[Code change snippets]
-*-*-

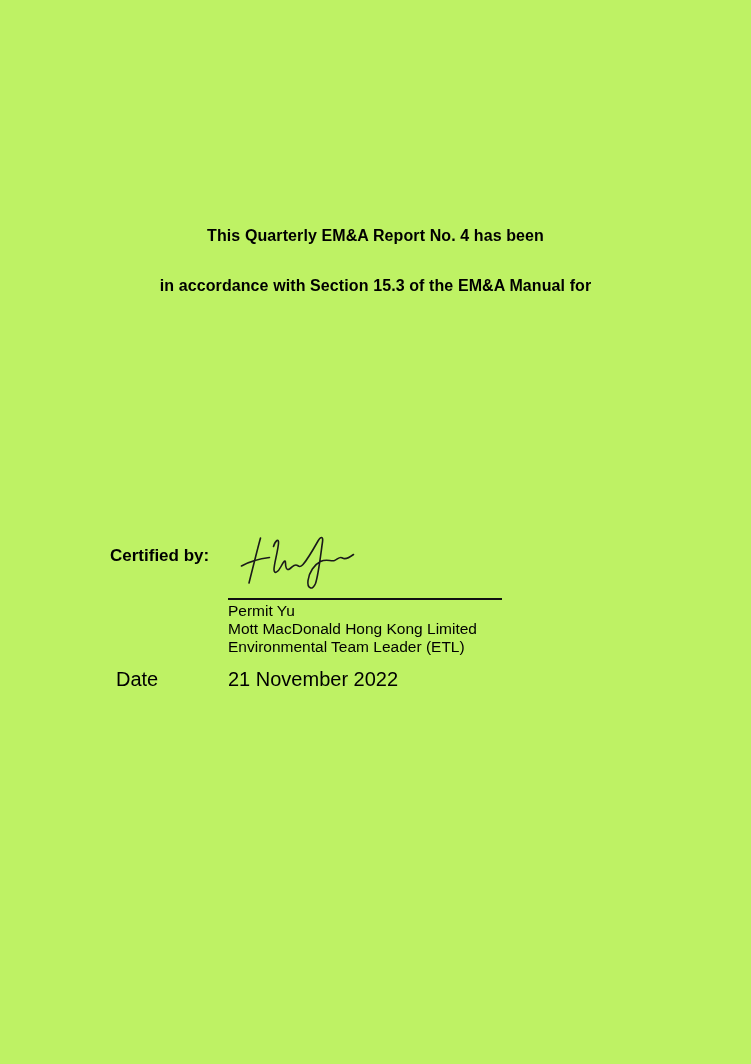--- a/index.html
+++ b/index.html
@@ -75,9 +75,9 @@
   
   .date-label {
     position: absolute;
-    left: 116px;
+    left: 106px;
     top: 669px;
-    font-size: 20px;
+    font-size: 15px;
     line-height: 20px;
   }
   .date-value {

-*-*-

AIM OF THE TASK: Extract every line from the one containing "top: 669px;" through the last line of the data, inclusive, exactly as written.

RESPONSE TO THIS EXERCISE:
     top: 669px;
-    font-size: 20px;
+    font-size: 15px;
     line-height: 20px;
   }
   .date-value {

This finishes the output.